UF and the ASPCA (The American Society for the Prevention of Cruelty to Animals) are forming the first veterinary forensic sciences program.
It is dedicated to the teaching, research and application of forensic science in the investigation and prosecution of crimes against animals.
Veterinarians, researchers, forensic specialists and students got a hands-on exercise at the Austin Carey Memorial Forest in Gainesville. It is part of a new program to help increase the number of professionals trained in forensic investigation of animal cruelty cases.
The partnership between UF and the ASPCA started a year ago. That's when the two institutions organized a conference on the use of forensic science to investigate animal cruelty.

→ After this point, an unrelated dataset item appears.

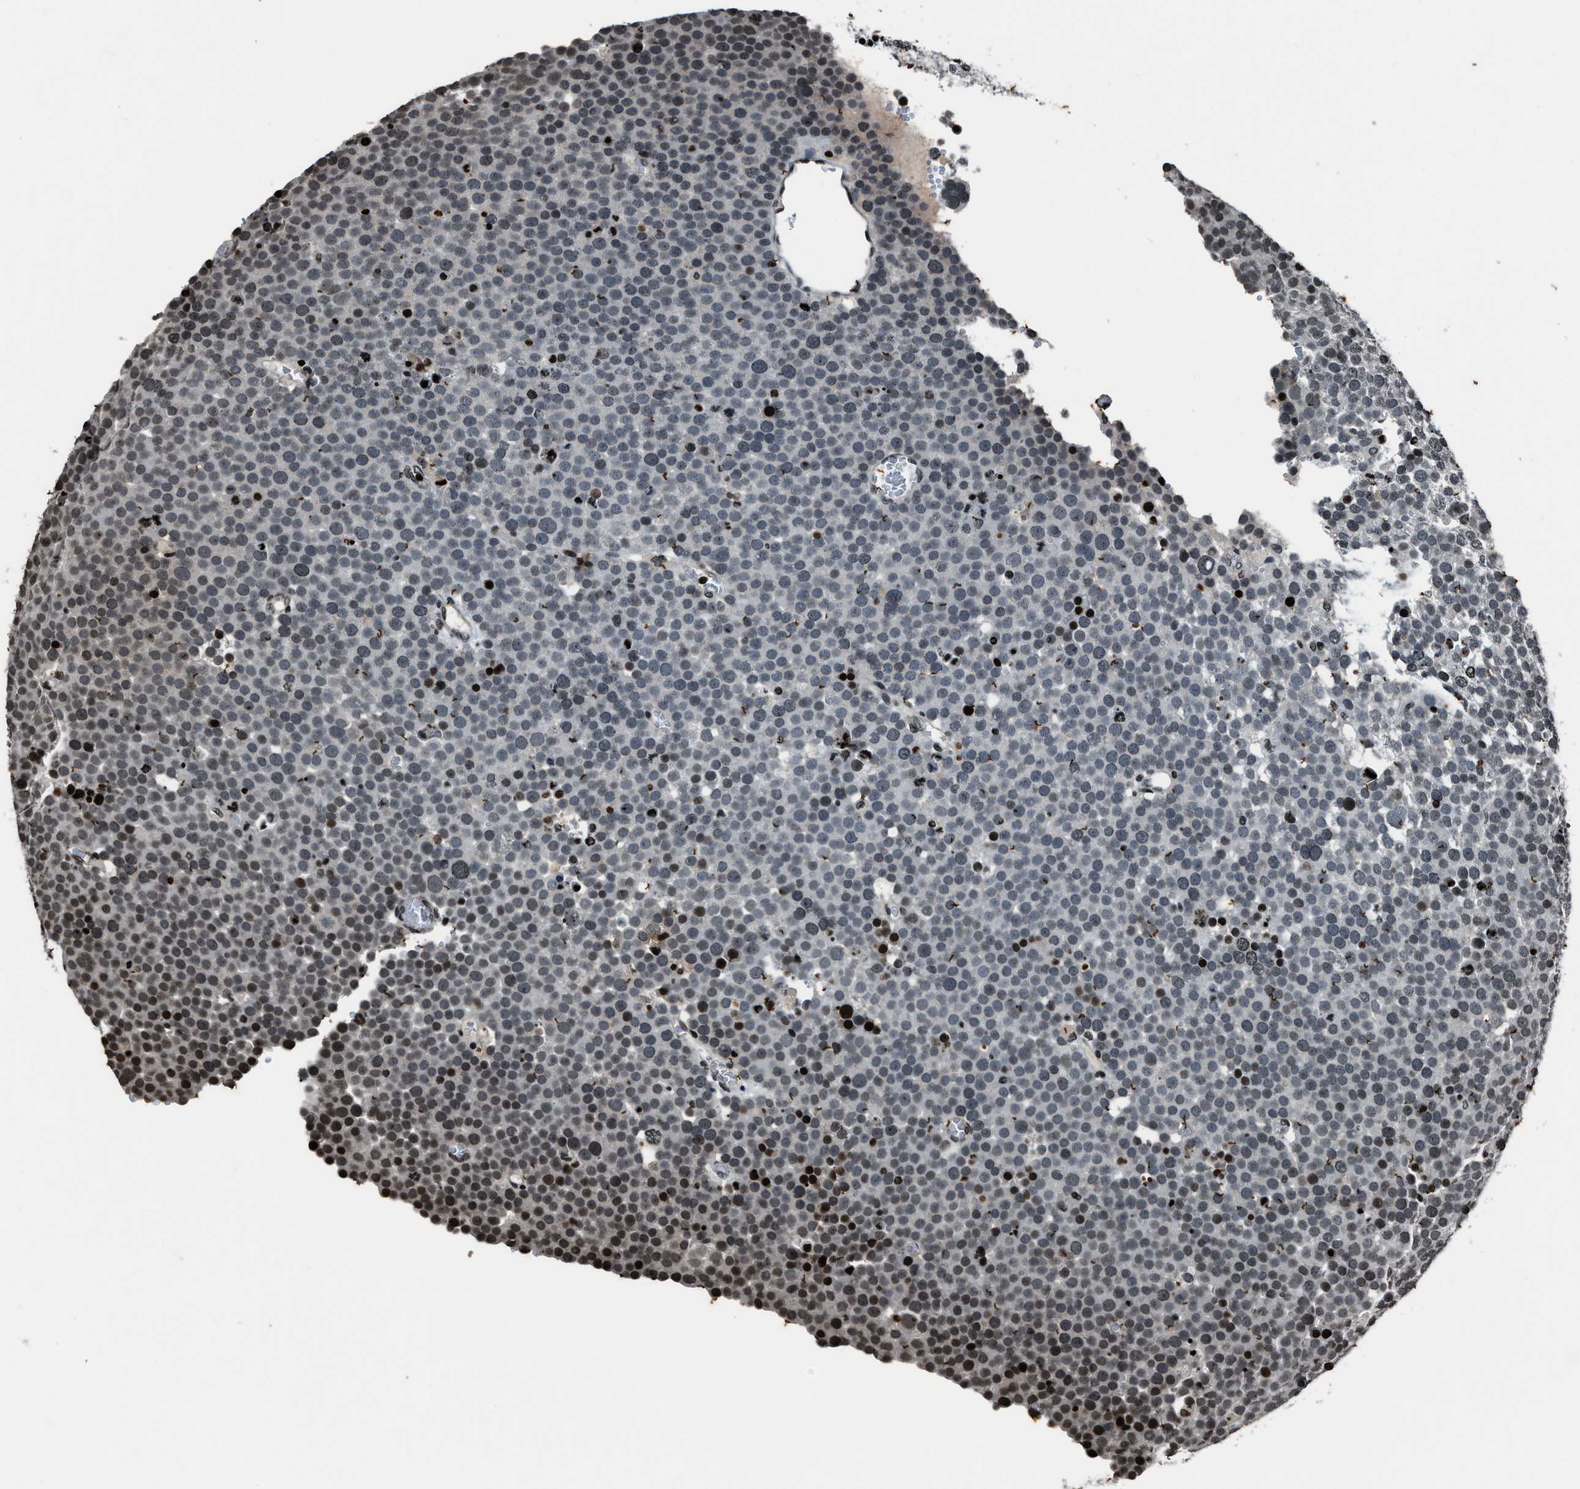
{"staining": {"intensity": "strong", "quantity": "<25%", "location": "nuclear"}, "tissue": "testis cancer", "cell_type": "Tumor cells", "image_type": "cancer", "snomed": [{"axis": "morphology", "description": "Seminoma, NOS"}, {"axis": "topography", "description": "Testis"}], "caption": "Immunohistochemistry (IHC) image of human testis cancer (seminoma) stained for a protein (brown), which shows medium levels of strong nuclear expression in approximately <25% of tumor cells.", "gene": "H4C1", "patient": {"sex": "male", "age": 71}}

Courses will include undergraduate and postgraduate courses and continuing education for veterinarians, animal control and law enforcement officers.
A three-day workshop set up by the ASPCA teaches participants the proper crime scene processing techniques, how to recover physical evidence and how to examine animal remains.
But it's not just a labor intensive course.
These crime fighters also attend lectures on what to expect each day before digging into their experiments.
The new program will be housed at the Maples Center on UF campus. UF said it is being established with an initial gift of $150,000 and committed ASPCA support for the next three years.